What is a Resume?
A resume is a data sheet that markets your credentials. It outlines your skills and qualifications and prompts potential employers to talk to you further about the opportunities they offer. A resume gets you in the door, but it doesn’t get you the job. It is just the first step. What gets you the job are the interviews and how you do with them.
Create a Master List
Here is how to start. Remember and write down every experience you can think of.
- Volunteer/community service
- Internships, anywhere
- Paid jobs, anywhere and at any time
- Research projects – big ones you do
- Campus activities
- Student organizations
This is just a brainstorm so don’t worry about the format yet. This master list will provide you with all the information you need to create your resume and cover letter and prepare for interviewing.
Elaborate On Your List
Next, write descriptions of the items on your list. Include information about your specific responsibilities, skills used, and outcomes you obtained. Use action verbs in your descriptions. Remember to tailor the descriptions to the types of jobs and employers you’re targeting. Think about the skills you used in each of your positions that will be of interest to potential employers. You’re trying to convince an employer that your skills transfer to the type of position for which you’re applying.
What Should Go Into Your Resume?
After you have written descriptions for your positions, you’ll need to decide how to organize your experiences, and what to include in the resume. You do not need to include every experience in your list. Be strategic. Focus on those experiences that will be of most interest to your prospective employer.
There are a few sections that are common to most resumes:
It’s a good idea to include both your current school address and a permanent address. Be sure that your phone numbers are correct, and always include an email address. You only need to list one email address, but be sure you check it frequently. If you use an email address other than your Oberlin one, be sure to use a professional sounding address. Do not include your social security number or date of birth.
This is optional. If you choose to include one, make it a concise declaration of the position you seek in a specified area, department, or industry i.e. a summer internship in a public relations firm. You will elaborate on this more fully in your cover letter, so if you can better use the space on your resume to list relevant experiences and skills, skip the objective.

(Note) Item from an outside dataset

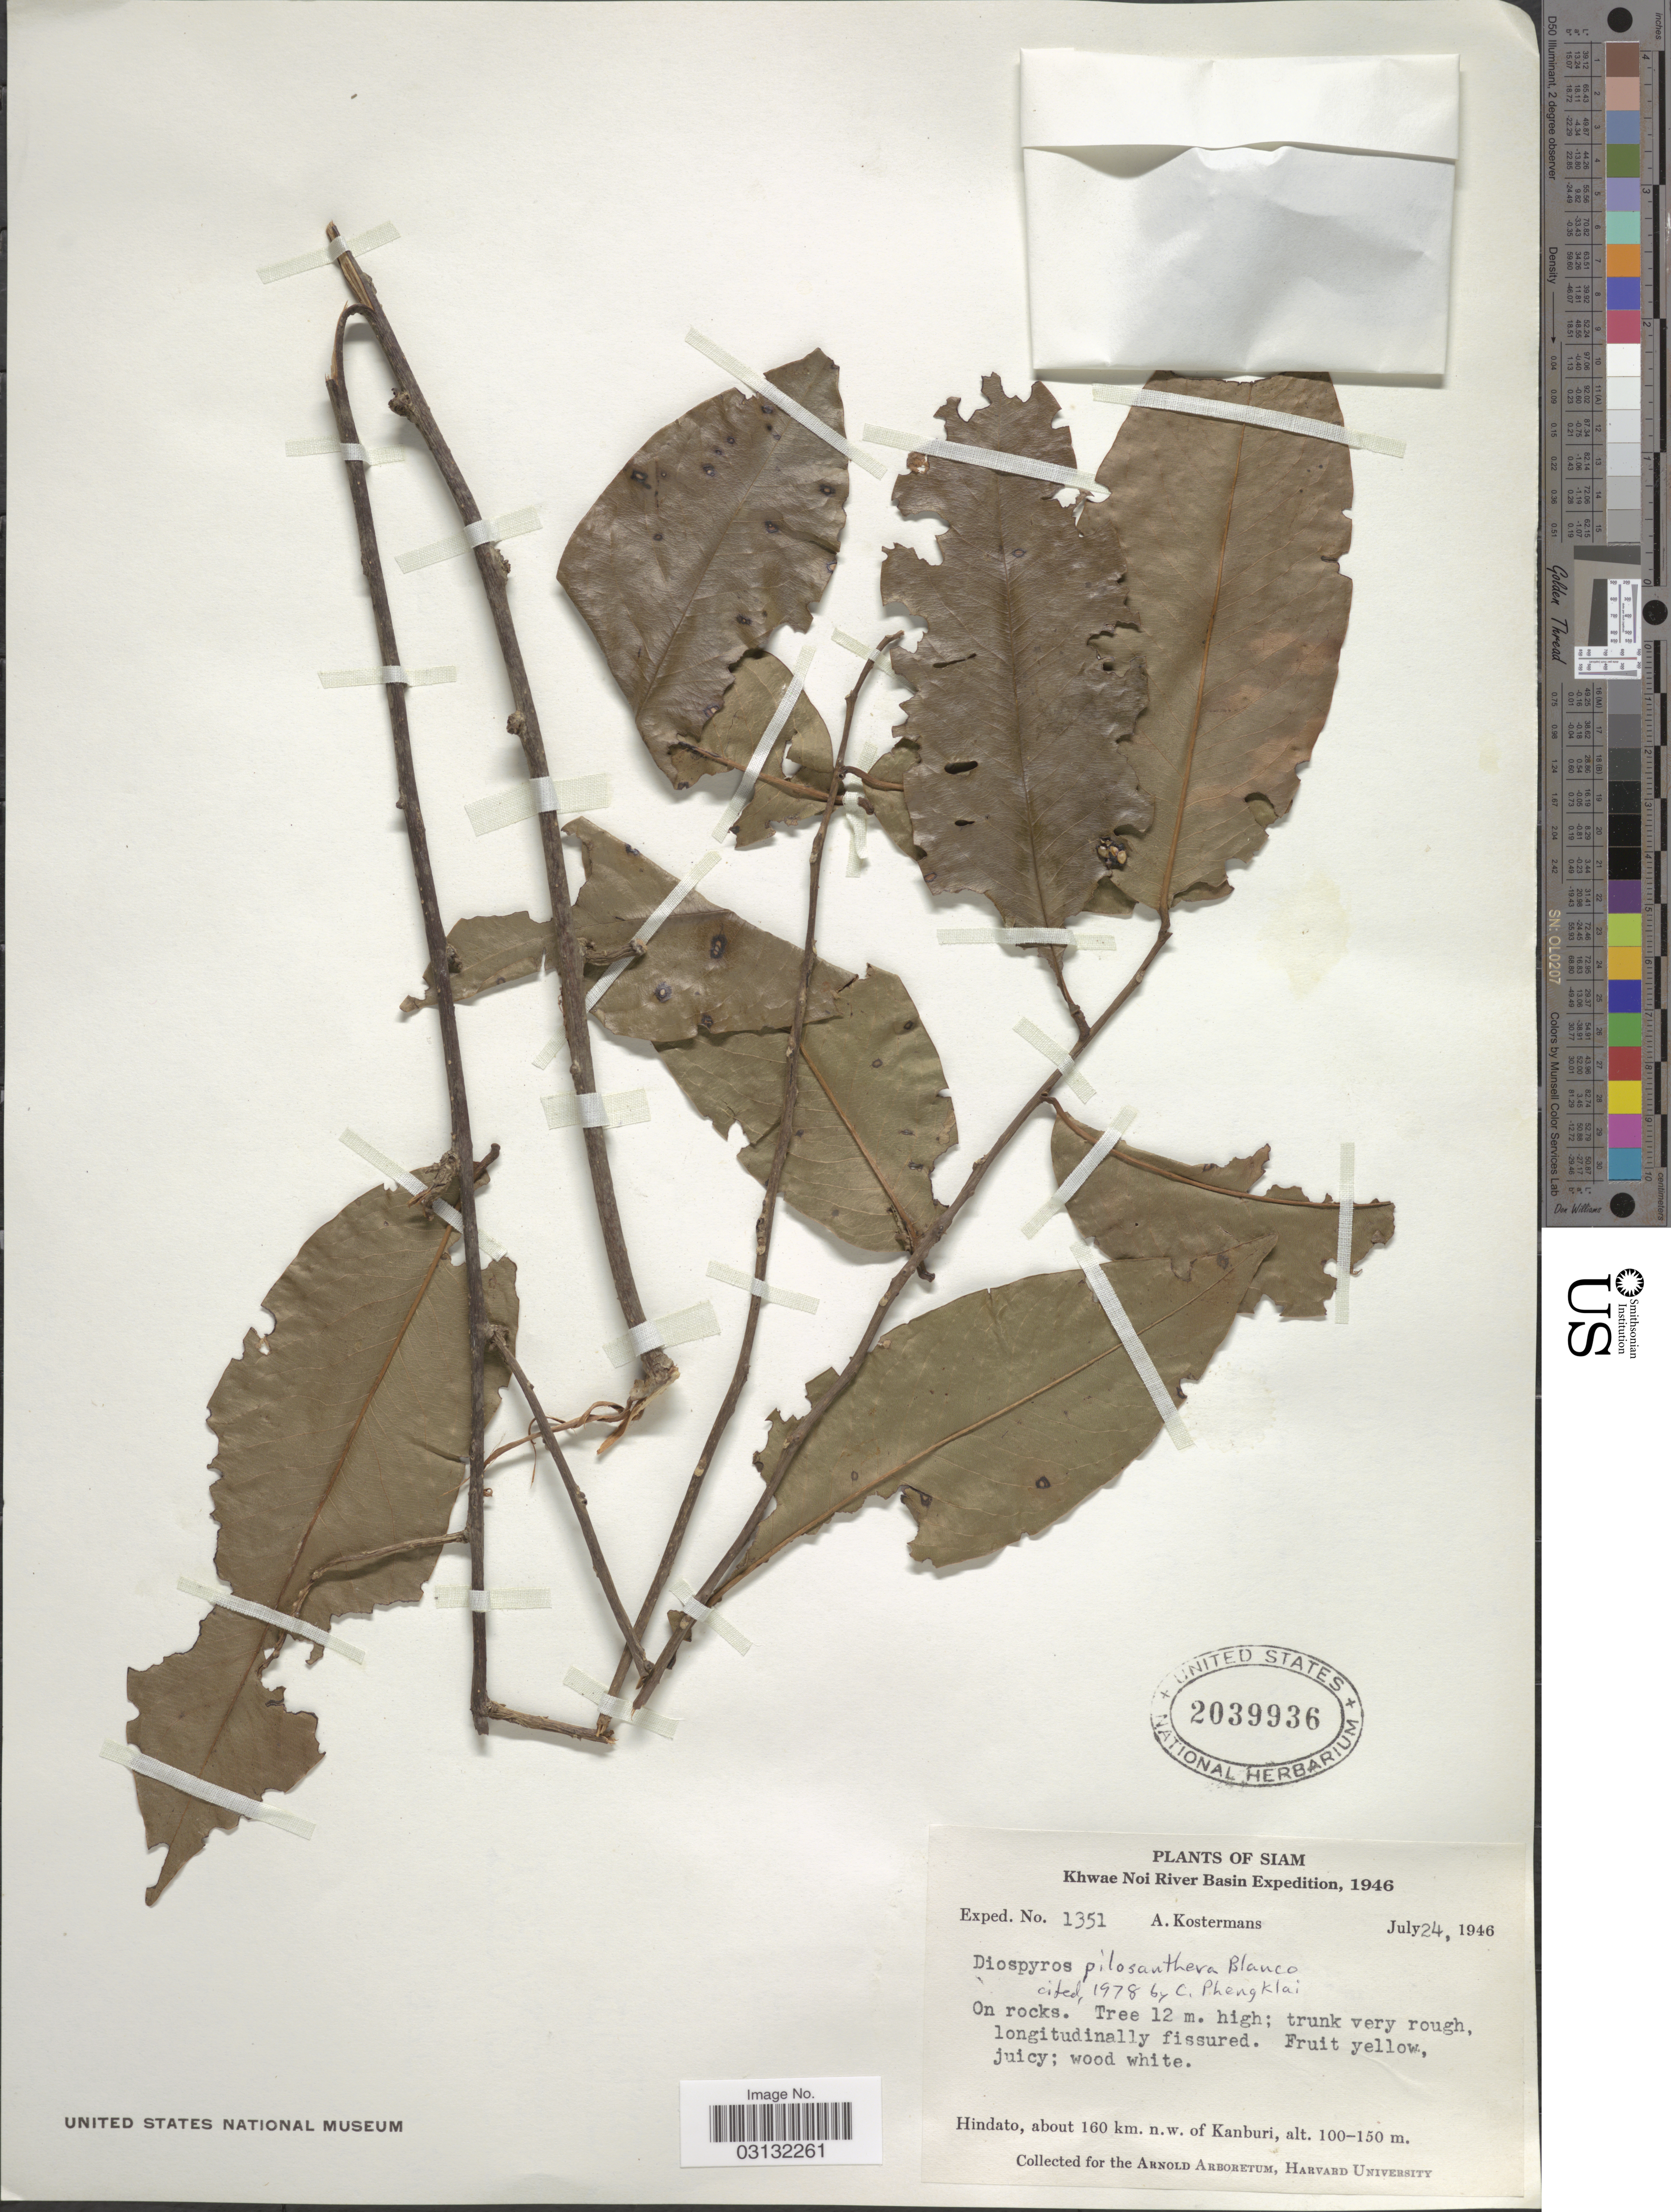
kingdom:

This section gives details about your college, degree, graduation date, and majors. An overall GPA and a Major GPA are optional. Typically, include your GPA if it is 3.0 or higher and add your Major GPA if it is higher than your overall GPA. Include study abroad or additional educational institutions if appropriate. Generally, you will not include high school, unless your high school is well known or is relevant to the employer (it is assumed you graduated from high school to get into college).
This is the main part of your resume. Use the descriptions you wrote while compiling your list, being sure to begin them with action verbs. Strive to be concise. You should not use full sentences or try to write eloquent prose. Illustrate descriptions with specifics about numbers, outcomes, and goals you met. Omit all personal pronouns.
Try not to be redundant with your job title. For example, if you were a staff writer for The Review, don’t just say you “wrote articles for The Review”. That is implied by your title. Instead try to indicate how many articles, about what, whether you conducted interviews, etc.
Write the description of your experiences either using bullets or in a paragraph style. Again, make sure it is easy to read. Bulleted statements can contain more than one sentence and be more than one line if needed. Don’t use bullets if you choose a paragraph style.
Other sections will depend upon your background and what will be of interest to the prospective employer. You may include some of the following
List your computer, language, and other relevant skills.
If not already included in the Experience section, use this section to describe activities you’ve participated in, especially if you played a leadership role. This section is especially useful for students and recent grads who do not yet have a great deal of work experience.
Particularly useful for academic resumes, this section allows you to elaborate on relevant academic work you’ve done.